We do the following:
task spotbugs(
group: “Verification”,
description: “”“Marker task to enabled Spotbugs (disabled by default).”""
)

gradle.taskGraph.whenReady { taskGraph ->
    tasks.spotbugsMain.onlyIf { taskGraph.hasTask tasks.spotbugs }
    tasks.spotbugsTest.onlyIf { taskGraph.hasTask tasks.spotbugs }
    tasks.spotbugsIntegrationTest.onlyIf { taskGraph.hasTask tasks.spotbugs }
}

As gradle build without spotbugs target means we do not insert spotbugs into the chain and it is skipped.

In the maven world, we’d perhaps anchor this to the verify step and would normally not see execution of these tasks in a compile/package situation. In gradle we could link these to check but that seems to run when we build.

So, how to you handle the static analysis steps which we’d like developers to run prior to PR but don’t need to execution for every file modification in the IDE?

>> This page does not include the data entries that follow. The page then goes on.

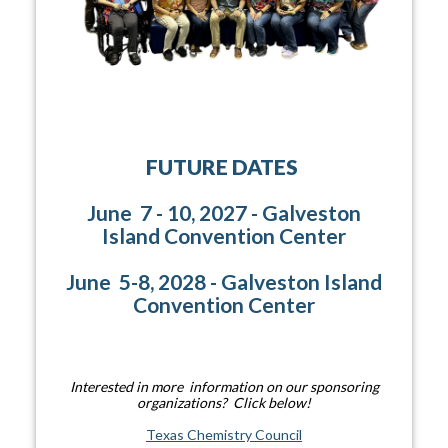
FUTURE DATES
June 7 - 10, 2027 - Galveston
Island Convention Center
June 5-8, 2028 - Galveston Island
Convention Center
Interested in more information on our sponsoring
organizations? Click below!
Texas Chemistry Council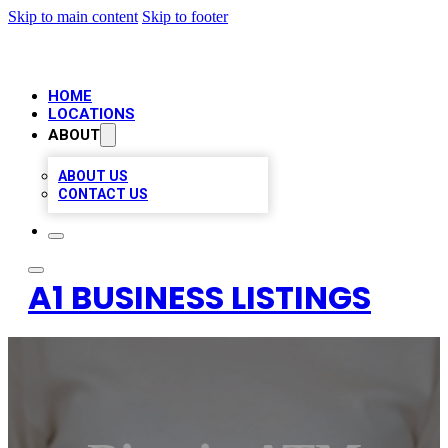
Skip to main content
Skip to footer
HOME
LOCATIONS
ABOUT
ABOUT US
CONTACT US
A1 BUSINESS LISTINGS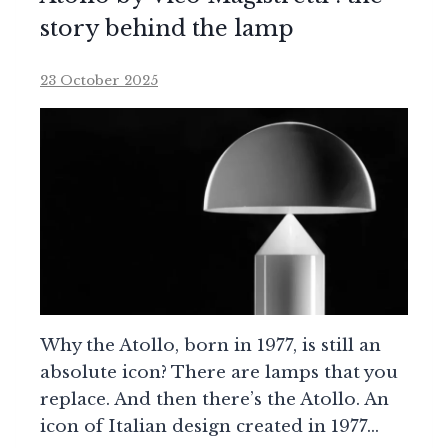
story behind the lamp
23 October 2025
Why the Atollo, born in 1977, is still an
absolute icon? There are lamps that you
replace. And then there’s the Atollo. An
icon of Italian design created in 1977…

None of these analysis tasks would be running when the IDE does a file refresh, and unless you’re doing something in the IDE to force different behavior or delegation not on an IDE build either. If you don’t want to run the build task frequently, don’t invoke it or add set it to run in the IDE and it won’t just decide to run.

The build task is basically everything. If you’re just wanting something like package, you should be running assemble, not build. The check is basically like verify. If you’re running the build task, it depends on both assemble and check, so you’re asking for both.

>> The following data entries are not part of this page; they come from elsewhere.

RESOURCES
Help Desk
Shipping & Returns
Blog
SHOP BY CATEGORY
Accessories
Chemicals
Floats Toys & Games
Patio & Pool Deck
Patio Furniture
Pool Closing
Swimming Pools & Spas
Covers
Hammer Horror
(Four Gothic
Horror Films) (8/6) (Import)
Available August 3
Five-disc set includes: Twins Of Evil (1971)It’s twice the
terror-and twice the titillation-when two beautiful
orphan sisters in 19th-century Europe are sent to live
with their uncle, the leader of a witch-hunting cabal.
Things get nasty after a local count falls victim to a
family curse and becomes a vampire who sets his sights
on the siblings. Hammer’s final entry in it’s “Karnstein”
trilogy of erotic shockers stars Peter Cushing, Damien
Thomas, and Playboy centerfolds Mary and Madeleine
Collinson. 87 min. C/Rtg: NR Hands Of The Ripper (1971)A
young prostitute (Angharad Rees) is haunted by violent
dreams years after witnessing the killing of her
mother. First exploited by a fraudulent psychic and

Typically, you don’t mess with with task graph, and you handle the static analysis steps by only running build or check when you actually want to do those things.

Hmm, so ideally I could figure out what IDEA does via the gradle tooling api and then run that with --profile on the command line to ensure only the required steps are executed. I did notice that we had some bad practices of code executing in the configuration phase vs execution which may have resulted in some slowdowns.

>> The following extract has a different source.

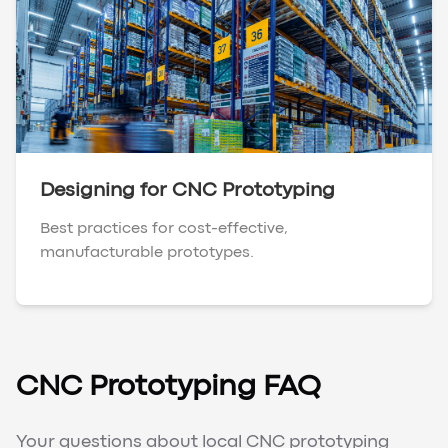
Designing for CNC Prototyping
Best practices for cost-effective,
manufacturable prototypes.
CNC Prototyping FAQ
Your questions about local CNC prototyping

At this point, I’m not quite sure what IDEA does on import and on build after modification. I’m waiting on their support for a more concrete answer to that. We did find that switching it from using gradle to using its own internal strategy to improve performance for windows users.

While, I would like my team to run static analysis at some point prior to creating a PR and want the buildserver to always run it, I don’t want these steps breaking the modify/test flow. Keeping the static analysis steps optional seems like a win for us.

This would be of significant impact. On import, the IDE should only be configuring the build so that it can show you available tasks, recognize the source sets, and set up the appropriate classpath for dependencies. For a standard build, no actual work should be done at this point (there are edge cases where someone might want something specific run on import).

1 Like

The solution was made up the following:

  • Ensure nothing executes during configuration phase. This phase can set properties and configure projects. Anything else needs to happen in a target in doFirst or doLast blocks
  • Use gradle buildCache (even if it is just local) - repository managers like Nexus and Artifactory can work with the cache too. The speed up for the cache large (4m to 40s)
  • Enable parallel in gradle.properties
  • Use the daemon - even on a single use jenkins ECS node for it improves speed - especially if running multiple gradle executions within a parallel jenkins pipeline block

Thanks to @jjustinic for the feedback and suggestions.